Un’offerta turistica che pone su Internet anche alberghi e ristoranti convenzionati

I 4 musei del Muma, il Galata, il Castello D'Albertis, il museo navale di Pegli, la Commenda, l'Acquario, la Città dei bambini e dei ragazzi, il Luzzati, il Navale a Imperia, quello di Albenga, il Muvita di Arenzano, il museo marinaro di Camogli, il museo marinaro di Chiavari, il museo navale di La Spezia: tredici musei dedicati al mare e una card, che vale anche per ristoranti e alberghi convenzionati, per offrire ai turisti un prodotto integrato. Si tratta dell'iniziativa presentata ieri mattina allo stand della Regione alla Fiera internazionale di Genova dal presidente del Muma Maria Paola Profumo e dal direttore dell'Agenzia in Liguria Angelo Berlangieri, intitolata «Un mare di cultura». In sostanza il progetto prevede la costruzione di una rete coordinata su scala regionale per qualificare e rinnovare l'offerta turistica e culturale legata al mondo del mare con la valorizzazione e la promozione di musei, strutture turistiche e servizi. La card darà la possibilità di visitare i musei, ma anche di usufruire di sconti e offerte per alberghi, bed and breakfast e ristoranti convenzionati. Nei prossimi giorni sarà pubblicata anche una guida pocket dei musei con tutte le informazioni per i turisti, dagli orari di apertura a come arrivare, ai posteggi, proposte didattiche, attività ludiche, ristoranti e alberghi.
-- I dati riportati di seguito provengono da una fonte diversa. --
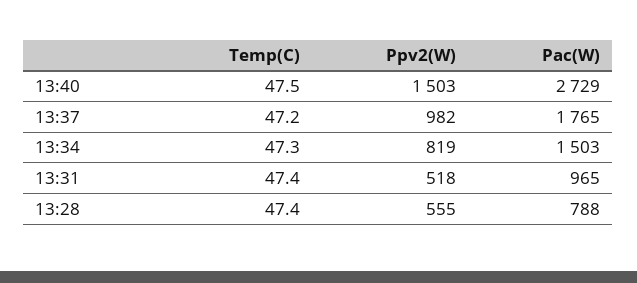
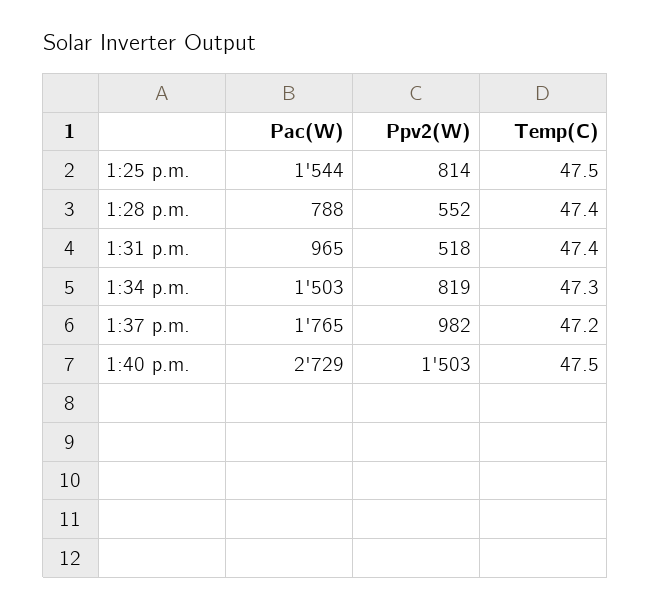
Ppv2(W), 13:28: 555 -> 552
Pac(W), 1:25 p.m.: none -> 1544
Ppv2(W), 1:25 p.m.: none -> 814
Temp(C), 1:25 p.m.: none -> 47.5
L'iniziativa consente anche di raccogliere e unire le schede con i dati di tutti i musei aderenti al progetto permettendo una prima mappatura dell'offerta museale legata al Mar Ligure.
La promozione e la comunicazione di questo circuito tematico integrato è curata dall'Agenzia in Liguria che prevede anche di aprire un sito web che permetta ai navigatori della rete, attraverso collegamenti ai siti già esistenti delle istituzioni partecipanti, di accedere contemporaneamente all'intera offerta turistica. Un'altra proposta di promozione è la realizzazione di pannelli informativi da installare nei porticcioli turistici della regione, che, promuovendo il circuito museale, arrivino a toccare gli utenti e fruitori del mare. «Sono soddisfatto - dice Berlangieri - di questo primo passo concreto verso la costruzione di prodotti turistici che offrano valore aggiunto a chi intende trascorrere le vacanze in Liguria. Questo progetto realizzato con il Muma è il segno di una forte volontà di collaborare tra i vari soggetti deputati alla promozione del turismo ligure». Stamane al Galata museo del mare è in programma anche l'incontro con un gruppo di istituzioni culturali marittime del Mediterraneo. Maria Paola Profumo, con i suoi colleghi spagnoli, sloveni e francesi, firmano l'accordo per la realizzazione della segreteria di lavoro dei musei marittimi del Mediterraneo. Si tratta di un'istituzione permanente che nasce a Genova con l'intenzione di contribuire alla crescita culturale e sociale della comunità europea e di quei paesi affacciati sul mare, promuovendo la conservazione del patrimonio marittimo e della cultura mediterranea dei paesi partecipanti. I musei sono quelli del Muma per l'Italia, Consorci de les Drassanes Reials i Museu Maritim de Barcellona per la Spagna, Pomorski Muzej Sergej Masera di Pirano per la Slovenia, Fondation du patrimoine marittime et fluvial di Parigi per la Francia.